- [TASK DATA]:

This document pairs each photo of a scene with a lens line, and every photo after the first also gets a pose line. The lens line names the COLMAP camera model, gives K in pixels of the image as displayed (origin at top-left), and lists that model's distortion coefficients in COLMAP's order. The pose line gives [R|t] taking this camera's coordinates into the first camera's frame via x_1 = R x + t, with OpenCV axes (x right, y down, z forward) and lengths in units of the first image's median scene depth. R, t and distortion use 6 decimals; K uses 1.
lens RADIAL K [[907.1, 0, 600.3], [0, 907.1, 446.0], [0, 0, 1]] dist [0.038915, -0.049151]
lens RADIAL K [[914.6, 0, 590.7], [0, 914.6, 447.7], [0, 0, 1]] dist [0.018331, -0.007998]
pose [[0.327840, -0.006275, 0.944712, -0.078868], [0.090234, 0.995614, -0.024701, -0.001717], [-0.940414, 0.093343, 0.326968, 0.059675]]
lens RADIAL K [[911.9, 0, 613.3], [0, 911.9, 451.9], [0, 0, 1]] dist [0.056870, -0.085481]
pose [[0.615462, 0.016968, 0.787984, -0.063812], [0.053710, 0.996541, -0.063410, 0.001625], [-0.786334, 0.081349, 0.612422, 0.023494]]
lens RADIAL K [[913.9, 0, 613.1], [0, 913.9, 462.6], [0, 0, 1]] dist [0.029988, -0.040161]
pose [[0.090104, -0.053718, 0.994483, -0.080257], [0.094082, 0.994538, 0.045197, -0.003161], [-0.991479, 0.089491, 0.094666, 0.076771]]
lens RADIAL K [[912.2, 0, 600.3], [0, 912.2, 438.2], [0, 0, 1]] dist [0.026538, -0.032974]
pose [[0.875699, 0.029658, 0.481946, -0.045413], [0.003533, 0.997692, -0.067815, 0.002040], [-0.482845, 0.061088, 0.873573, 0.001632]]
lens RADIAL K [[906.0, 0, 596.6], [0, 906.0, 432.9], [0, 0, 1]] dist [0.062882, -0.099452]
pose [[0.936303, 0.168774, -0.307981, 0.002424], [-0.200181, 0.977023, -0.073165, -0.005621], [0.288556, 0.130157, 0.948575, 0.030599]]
--
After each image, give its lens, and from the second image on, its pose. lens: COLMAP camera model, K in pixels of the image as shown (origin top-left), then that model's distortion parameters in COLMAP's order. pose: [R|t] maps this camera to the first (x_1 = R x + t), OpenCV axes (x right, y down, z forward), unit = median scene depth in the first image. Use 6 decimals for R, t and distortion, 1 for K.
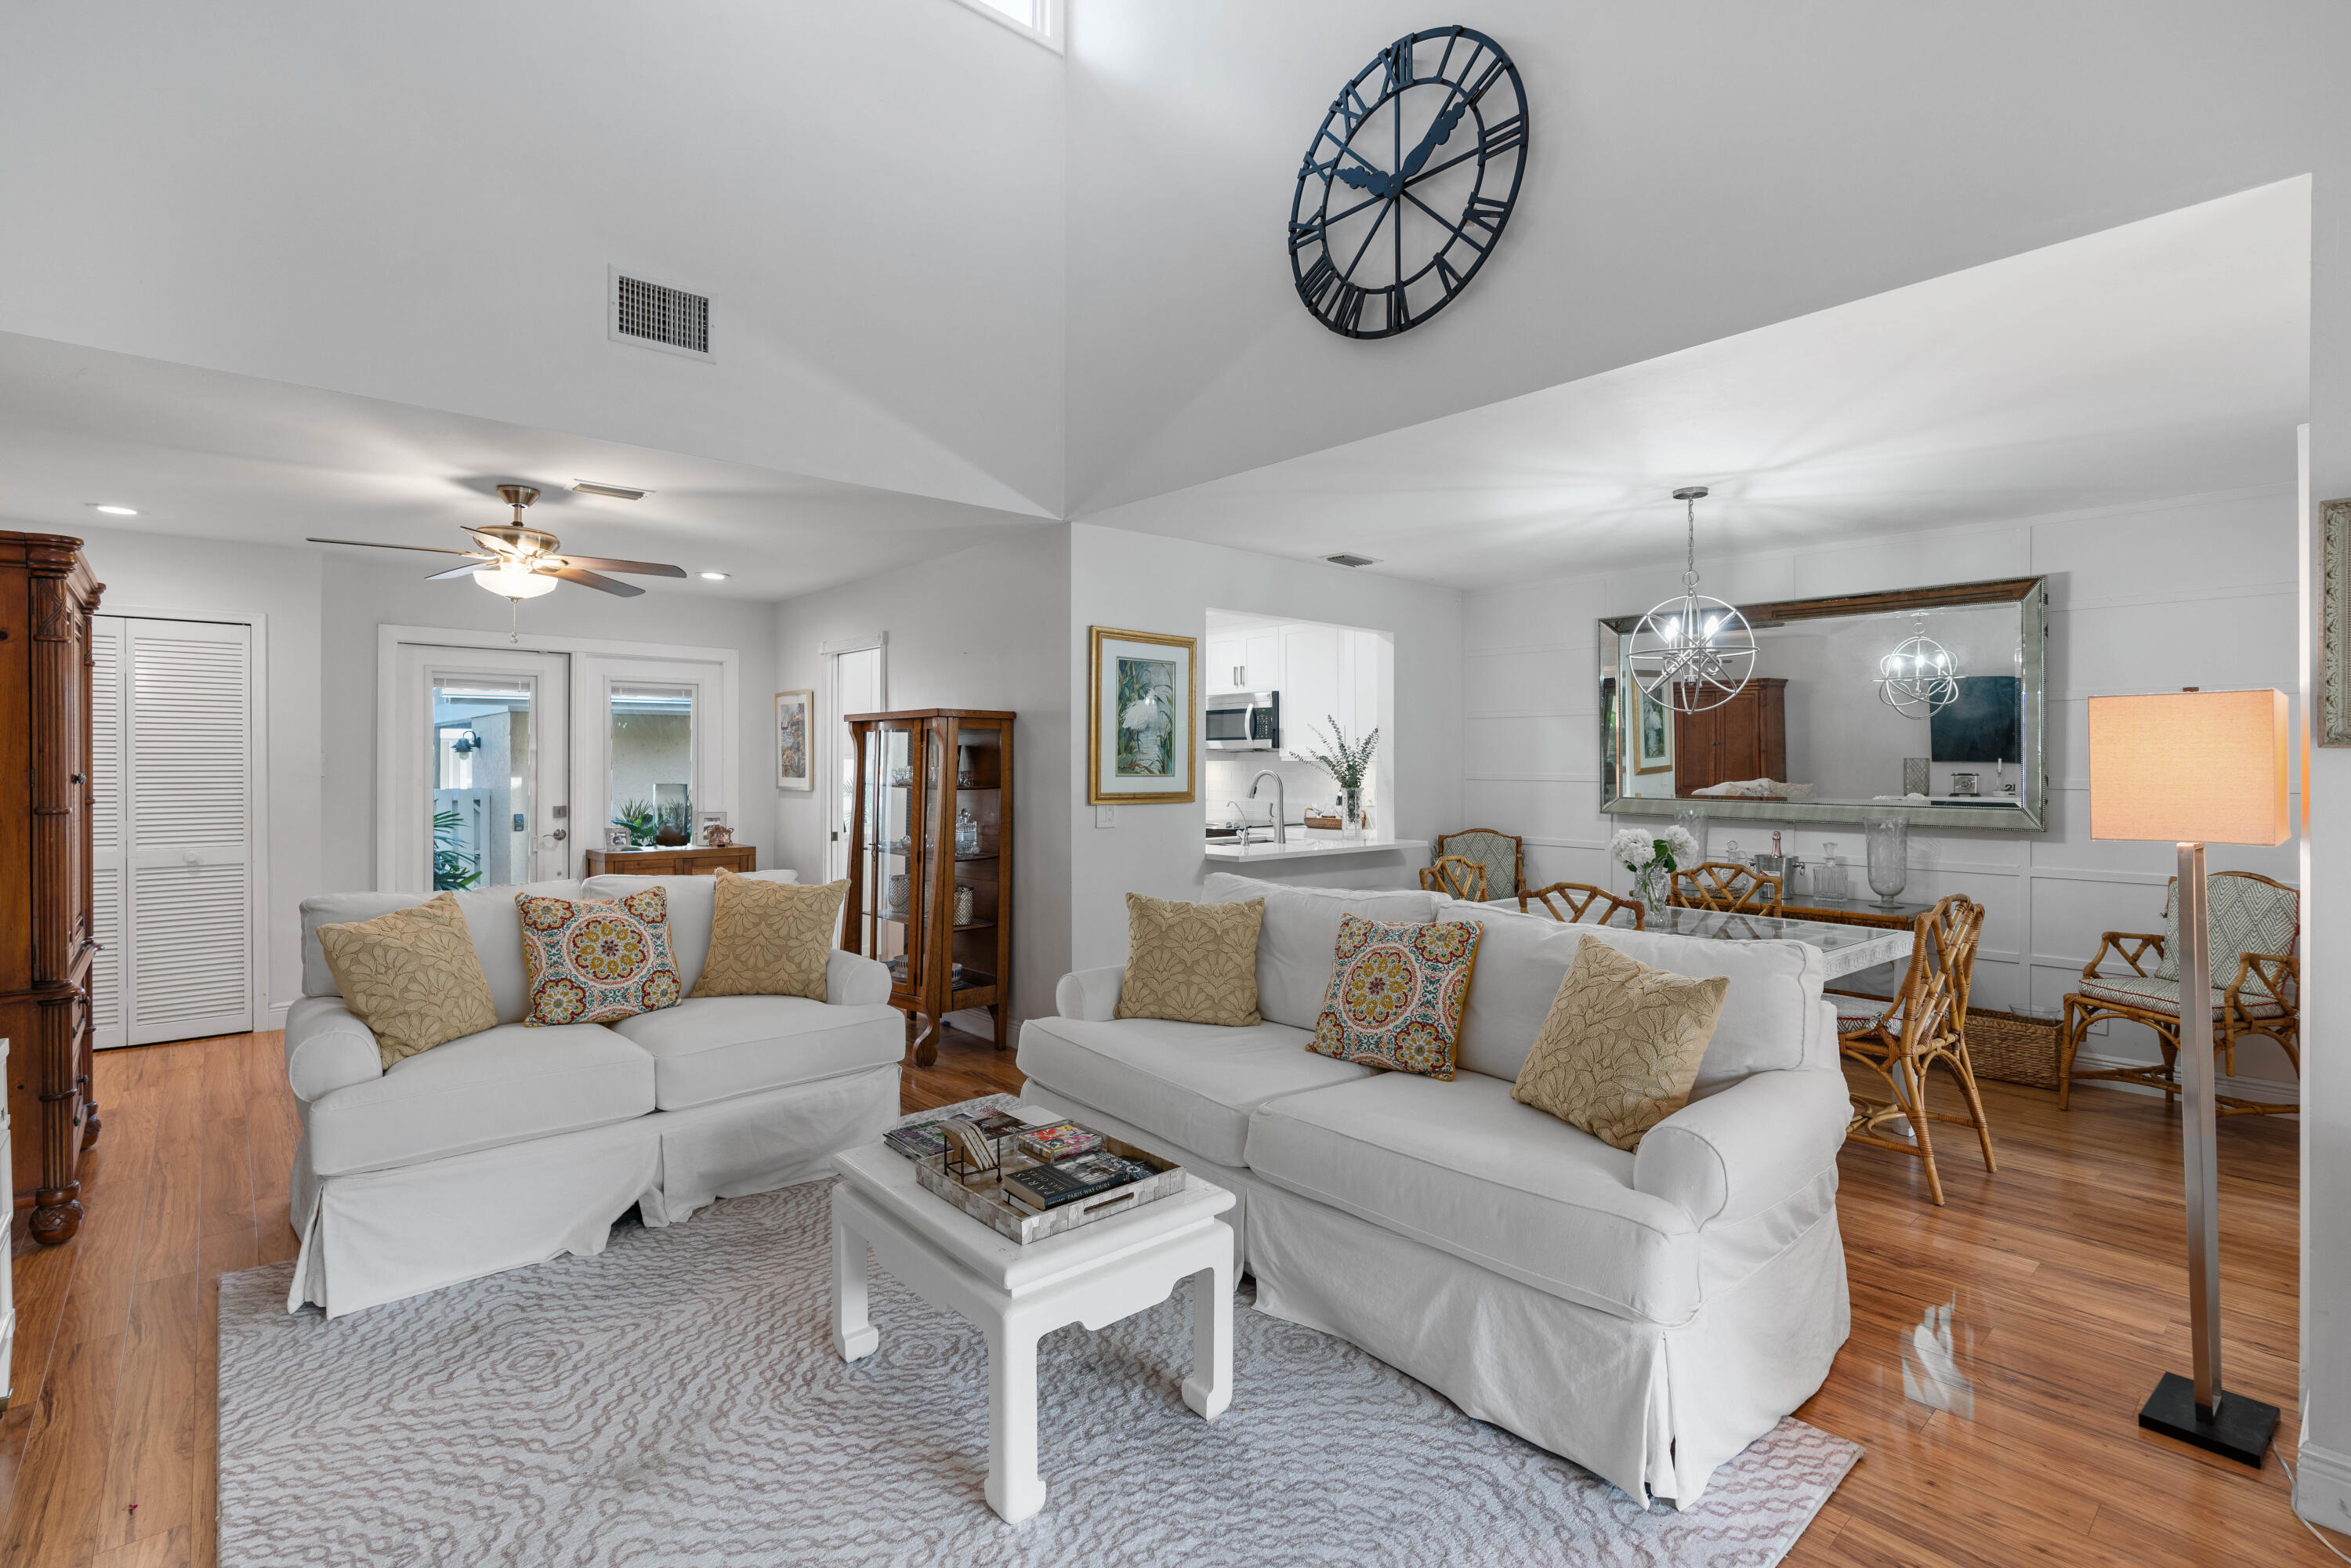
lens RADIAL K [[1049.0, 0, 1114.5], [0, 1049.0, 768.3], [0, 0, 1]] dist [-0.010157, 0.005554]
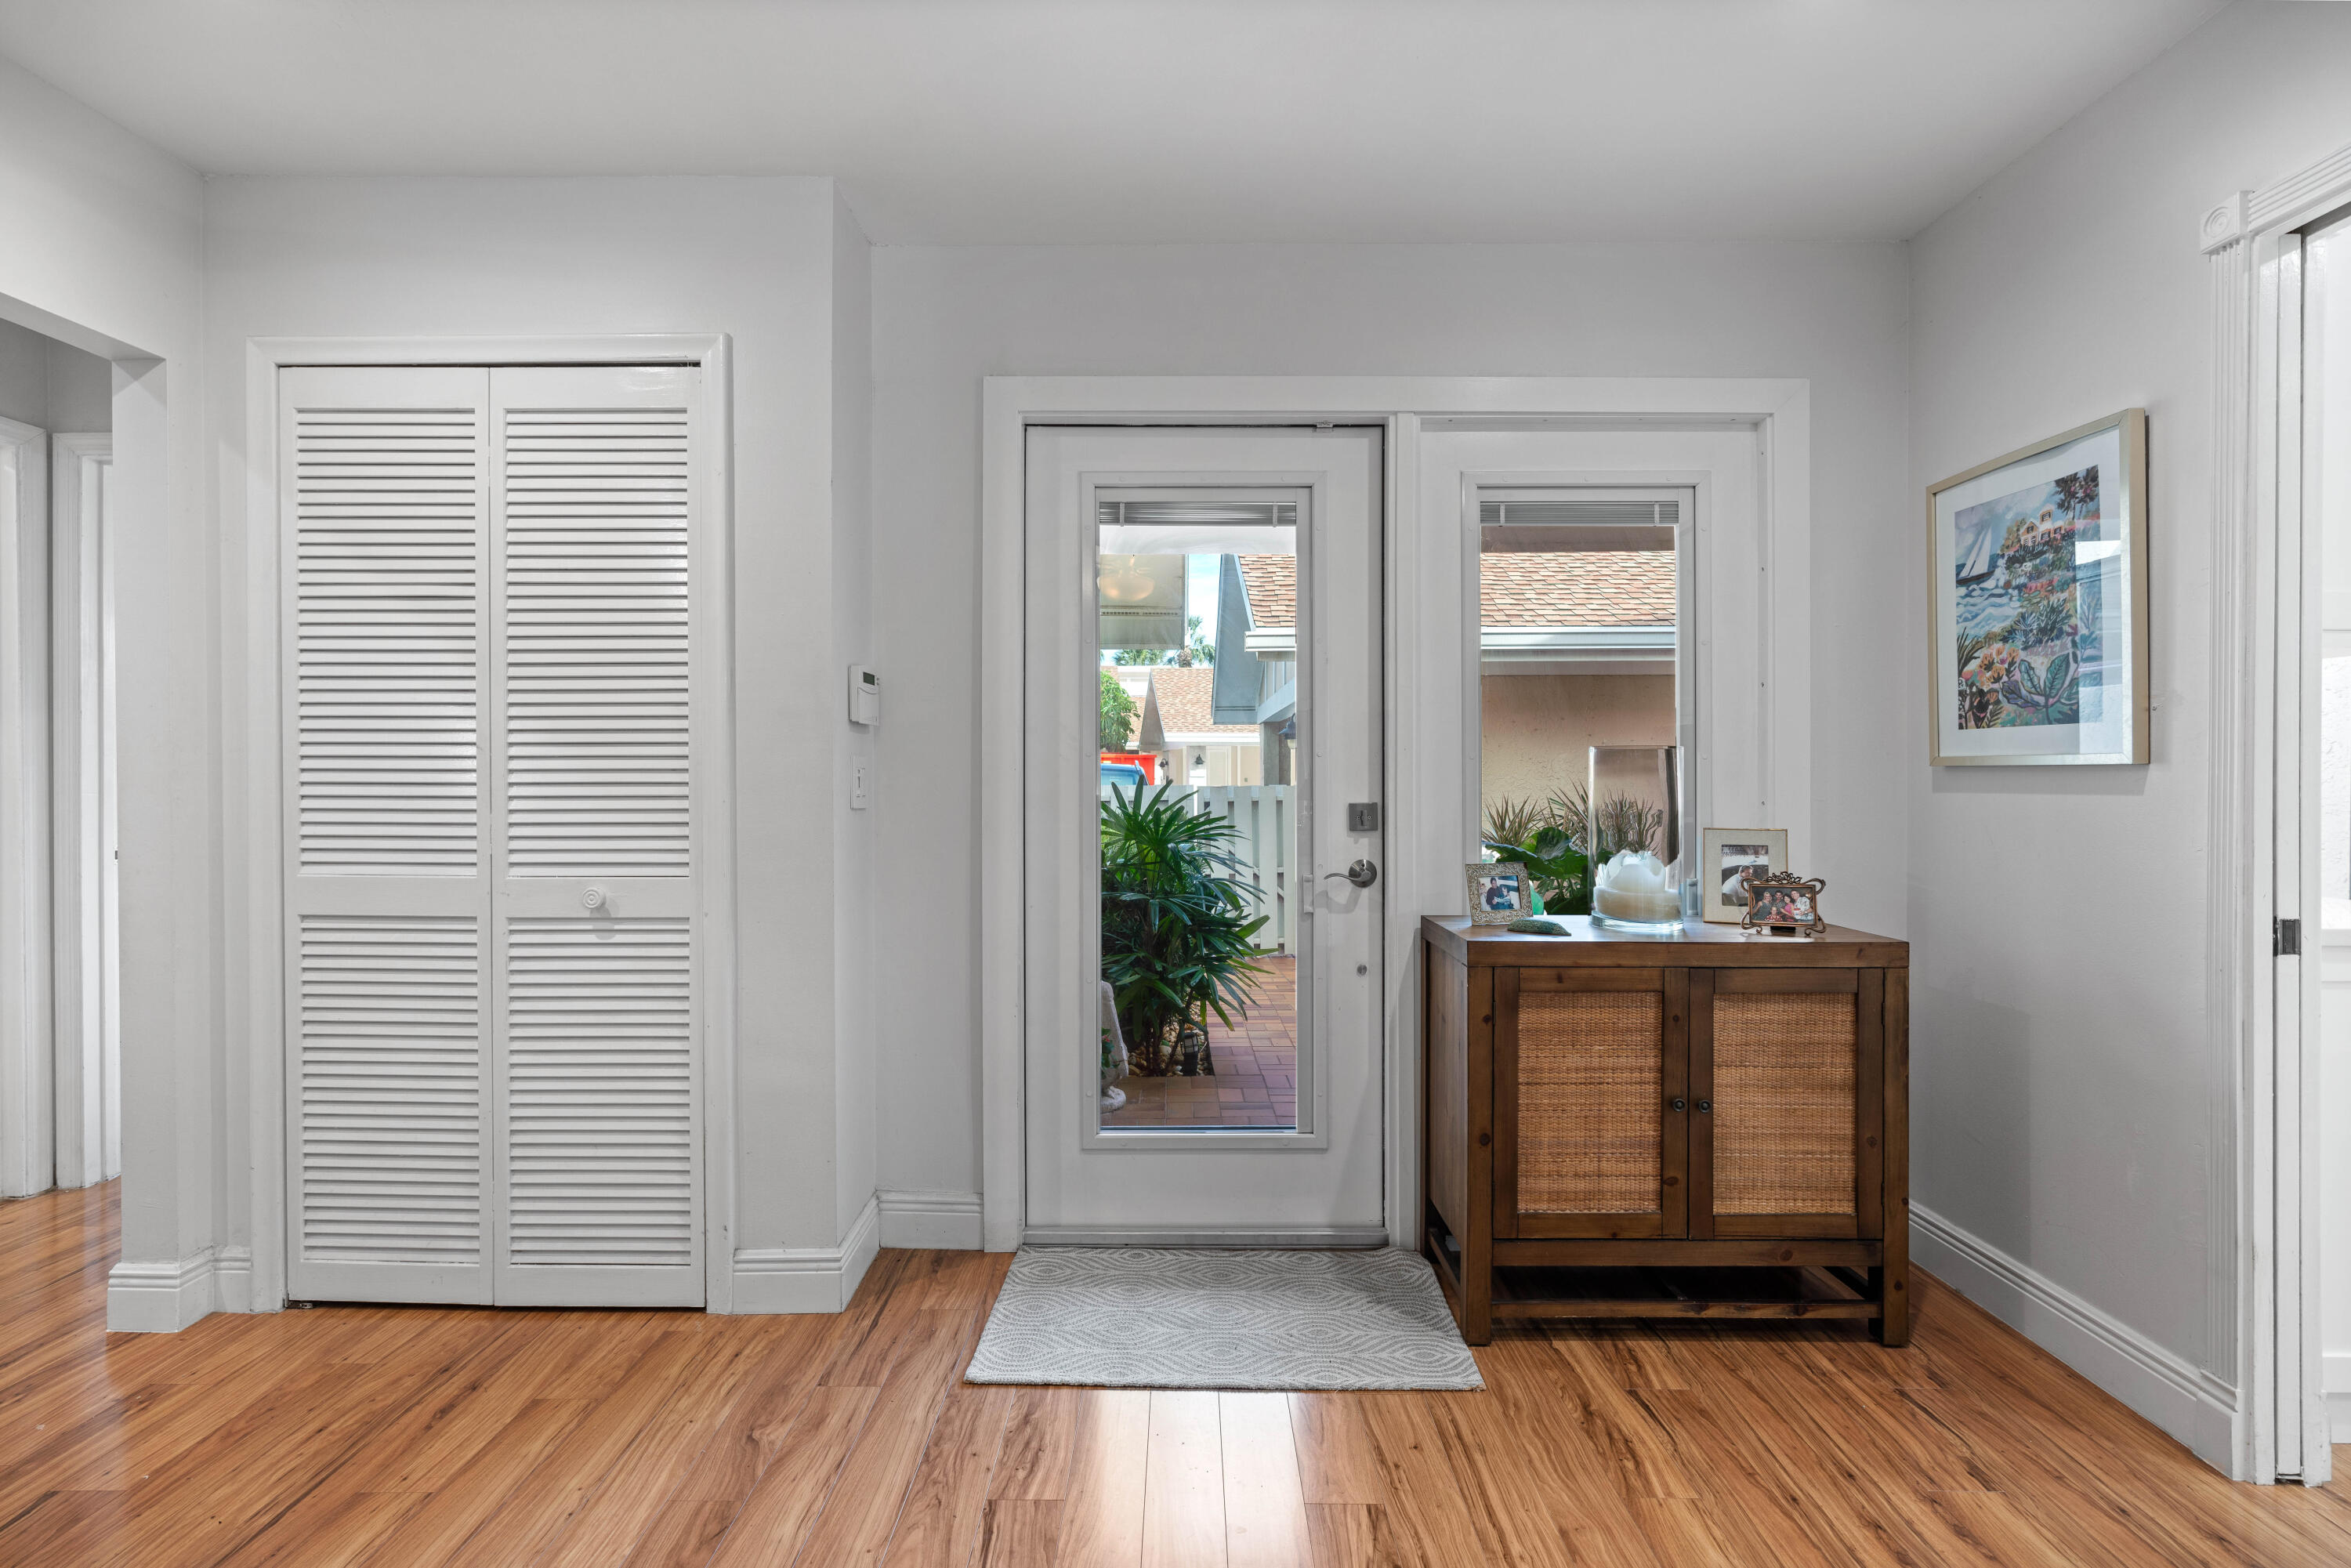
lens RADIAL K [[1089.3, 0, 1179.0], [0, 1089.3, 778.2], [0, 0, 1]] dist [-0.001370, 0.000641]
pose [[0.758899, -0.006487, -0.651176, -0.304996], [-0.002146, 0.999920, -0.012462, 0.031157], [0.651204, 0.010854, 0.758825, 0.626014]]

- [TASK PROMPT]: Repeat the lines beginning with the one that contains "This document pairs" and continuing through the one that contains "dist [0.018331, -0.007998]", copying them exactly and including both of those lines.

- [EXERCISE ANSWER]:
This document pairs each photo of a scene with a lens line, and every photo after the first also gets a pose line. The lens line names the COLMAP camera model, gives K in pixels of the image as displayed (origin at top-left), and lists that model's distortion coefficients in COLMAP's order. The pose line gives [R|t] taking this camera's coordinates into the first camera's frame via x_1 = R x + t, with OpenCV axes (x right, y down, z forward) and lengths in units of the first image's median scene depth. R, t and distortion use 6 decimals; K uses 1.
lens RADIAL K [[907.1, 0, 600.3], [0, 907.1, 446.0], [0, 0, 1]] dist [0.038915, -0.049151]
lens RADIAL K [[914.6, 0, 590.7], [0, 914.6, 447.7], [0, 0, 1]] dist [0.018331, -0.007998]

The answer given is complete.